Purbaya sendiri bercerita bahwa ada beberapa K/L yang kemudian mengusulkan tambahan anggaran. Namun, dirinya mengaku kaget dengan jumlah usulan yang besar.
"Nah kan saya sejak awal tahun sudah bilang ke Kementerian Lembaga, belanja, belanja, belanja. Mereka senang bahkan ngusul dengan tambahan anggaran yang besar. Yang kadang-kadang saya bilang, aduh, besar amat," ucapnya kepada CNBC Indonesia dikutip Senin (22/6/2026).
Purbaya sendiri mengatakan bahwa dirinya tetap memonitor realisasi belanja K/L meskipun sejak awal dirinya mengatakan mendorong belanja.
Monitor dilakukan untuk menjaga disiplin fiskal dengan defisit APBN tetap berada di bawah 3%.

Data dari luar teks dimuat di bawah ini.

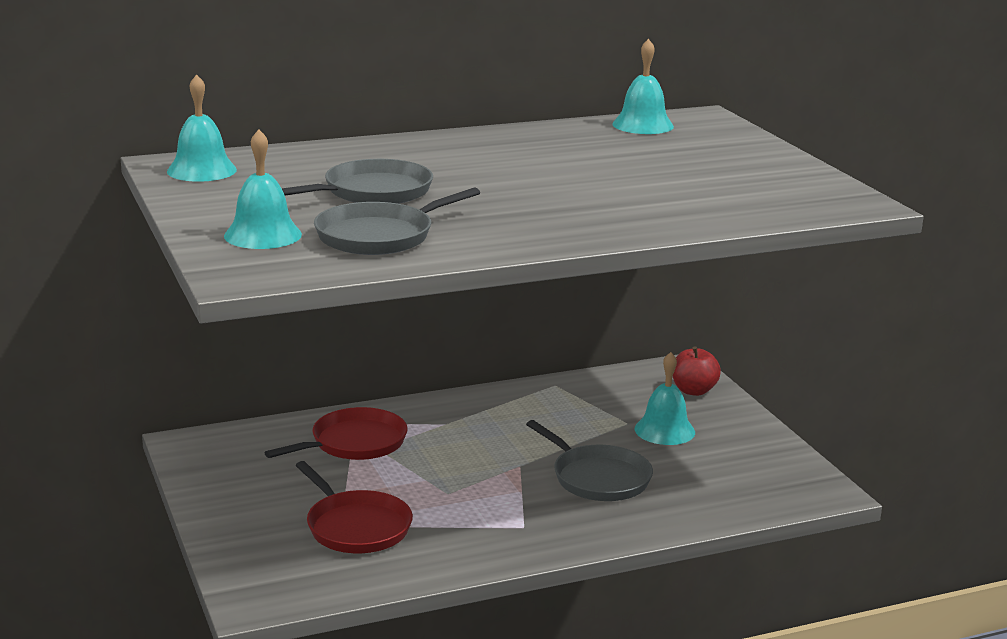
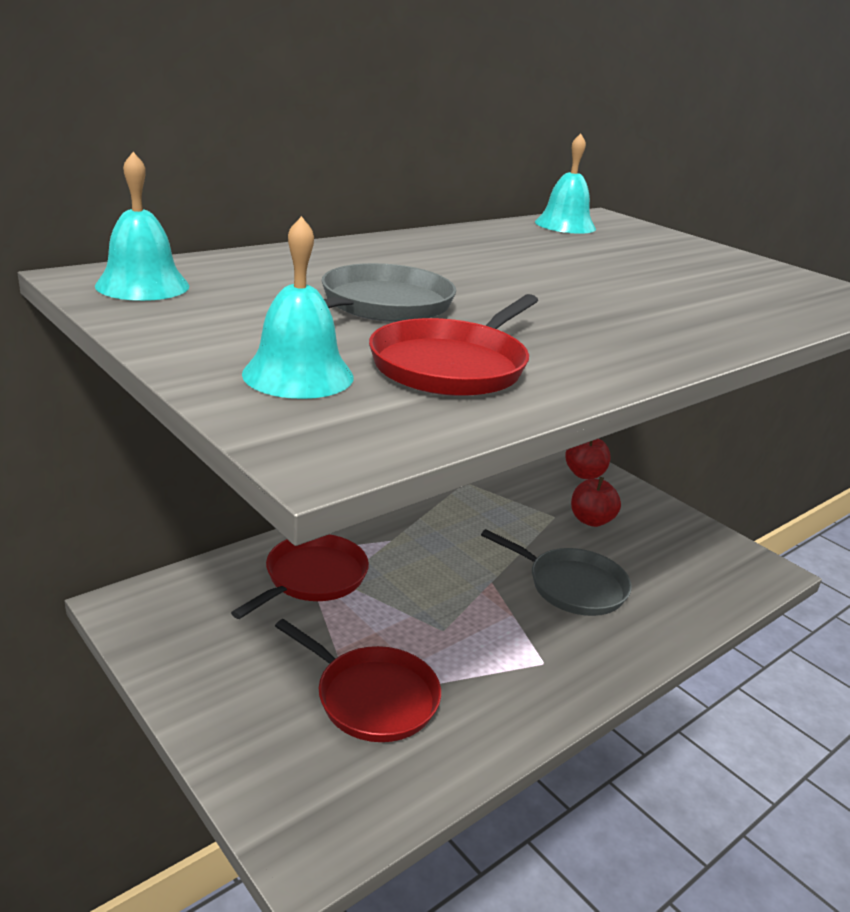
camera: 20 degrees left, 5 degrees up
grey pan [314,187,480,255] -> red pan [369,294,538,396]
turquoise bell [635,352,695,445] -> red apple [571,477,621,527]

"Jadi selalu saya monitor, atau anak buah saya laporkan saya kondisi anggarannya seperti apa. Setiap bulan kan ada APBN kita. Jadi kita monitor terus dari bulan ke bulan," kata Purbaya.
Berdasarkan paparan Purbaya di APBN KiTa, menuturkan belanja negara mencapai Rp 1.365,4 triliun pada akhir Mei 2026. Belanja negara ini tumbuh 34,4% secara tahunan (yoy).
Jika dirinci, belanja kementerian dan lembaga (K/L) mengalami pertumbuhan paling tinggi, yakni 58,9% hingga mencapai Rp 517,7 triliun pada akhir Mei 2026. Purbaya mengatakan peningkatan belanja ini bagian dari langkah mengoptimalisasi belanja sejak awal tahun.
"Kita ingin belanja merata sepanjang tahun tidak hanya di kuartal IV," papar Purbaya, dalam konferensi pers APBN KiTa awal bulan lalu, dikutip (22/6/2026).
Dari belanja K/L ini, pertumbuhan terjadi hampir di semua pos belanja, yakni belanja pegawai, belanja barang, belanja modal dan belanja bansos. Pertumbuhan tertinggi dicetak oleh belanja barang yang mencapai 114,9% ke level Rp 209,3 triliun pada akhir Mei 2029.
Belanja barang ini didorong oleh pelaksanaan Makan Bergizi Gratis (MBG). Dari data Kemenkeu, penyaluran belanja MBG mencapai Rp 86,6 triliun. Selain itu, ada hal menarik dalam paparan ini, Kementerian Keuangan mencatat belanja pegawai mencapai Rp 155,1 triliun atau naik 25,2%. Kenaikan ini, dari paparan Purbaya, didorong oleh adanya pengangkatan 355.000 ASN baru dan akselerasi pembayaran tunjangan pendidik non-PNS.
"Ini menunjukkan strategi Bapak Presiden untuk memastikan belanja tepat waktu dan tepat sasaran untuk perekonomian," katanya.